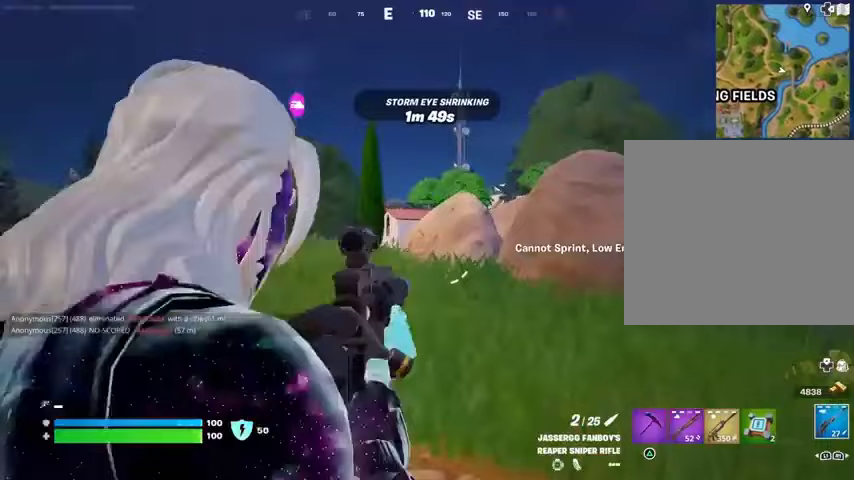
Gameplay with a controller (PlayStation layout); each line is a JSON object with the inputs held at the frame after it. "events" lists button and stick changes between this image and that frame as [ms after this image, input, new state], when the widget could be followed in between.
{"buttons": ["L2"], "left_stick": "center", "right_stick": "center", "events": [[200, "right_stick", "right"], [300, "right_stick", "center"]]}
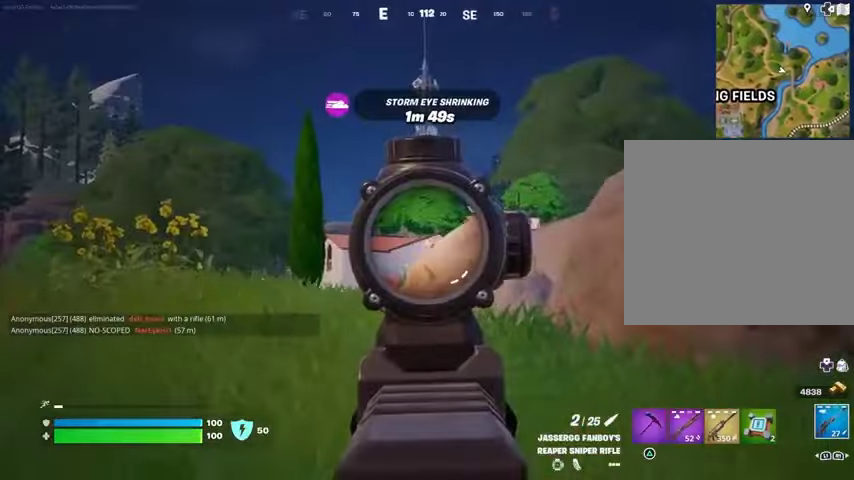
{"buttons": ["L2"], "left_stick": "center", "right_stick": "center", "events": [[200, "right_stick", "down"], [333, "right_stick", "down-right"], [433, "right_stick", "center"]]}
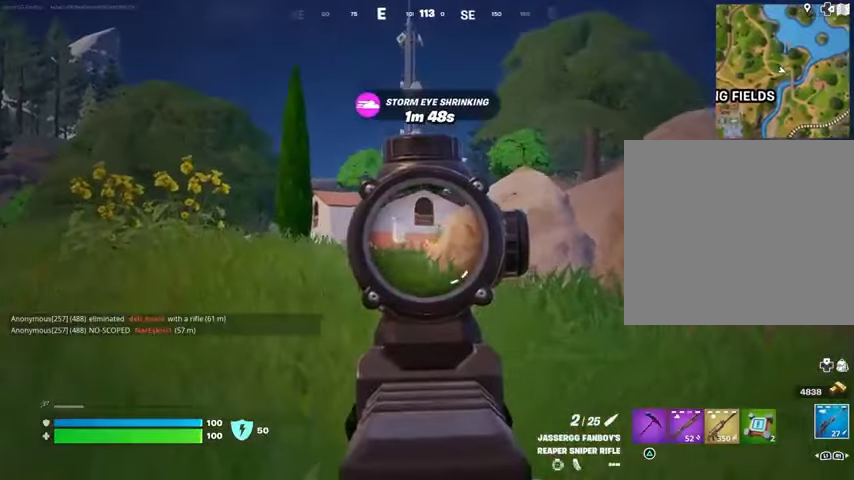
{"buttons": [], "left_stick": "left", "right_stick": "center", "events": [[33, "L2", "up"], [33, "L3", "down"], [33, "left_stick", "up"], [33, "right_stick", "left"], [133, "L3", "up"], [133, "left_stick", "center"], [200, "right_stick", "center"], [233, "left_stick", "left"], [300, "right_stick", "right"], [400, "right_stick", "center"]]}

=====

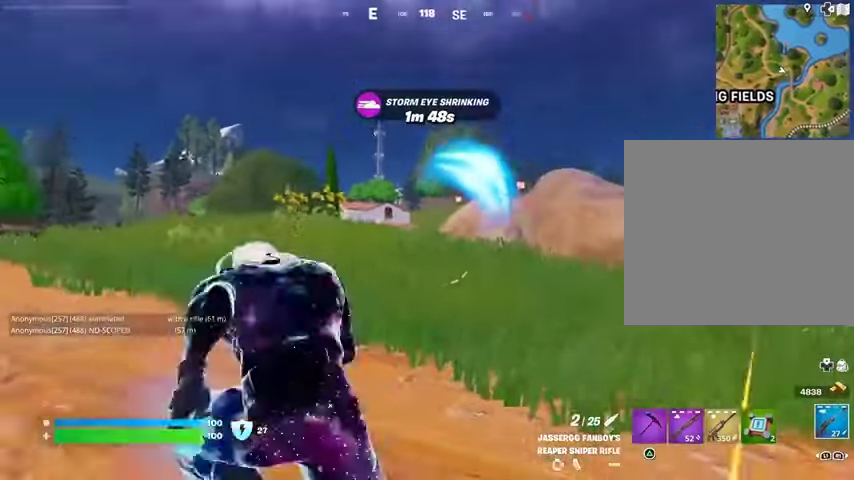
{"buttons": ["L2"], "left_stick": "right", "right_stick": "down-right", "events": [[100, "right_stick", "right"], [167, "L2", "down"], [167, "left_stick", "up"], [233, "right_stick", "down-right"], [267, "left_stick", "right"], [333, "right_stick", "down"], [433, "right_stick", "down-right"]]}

=====

* Instructions for the task *
What lines in the material include the string "down"? Pull each one out.

* Written response *
{"buttons": ["L2"], "left_stick": "center", "right_stick": "center", "events": [[200, "right_stick", "down"], [333, "right_stick", "down-right"], [433, "right_stick", "center"]]}
{"buttons": [], "left_stick": "left", "right_stick": "center", "events": [[33, "L2", "up"], [33, "L3", "down"], [33, "left_stick", "up"], [33, "right_stick", "left"], [133, "L3", "up"], [133, "left_stick", "center"], [200, "right_stick", "center"], [233, "left_stick", "left"], [300, "right_stick", "right"], [400, "right_stick", "center"]]}
{"buttons": ["L2"], "left_stick": "right", "right_stick": "down-right", "events": [[100, "right_stick", "right"], [167, "L2", "down"], [167, "left_stick", "up"], [233, "right_stick", "down-right"], [267, "left_stick", "right"], [333, "right_stick", "down"], [433, "right_stick", "down-right"]]}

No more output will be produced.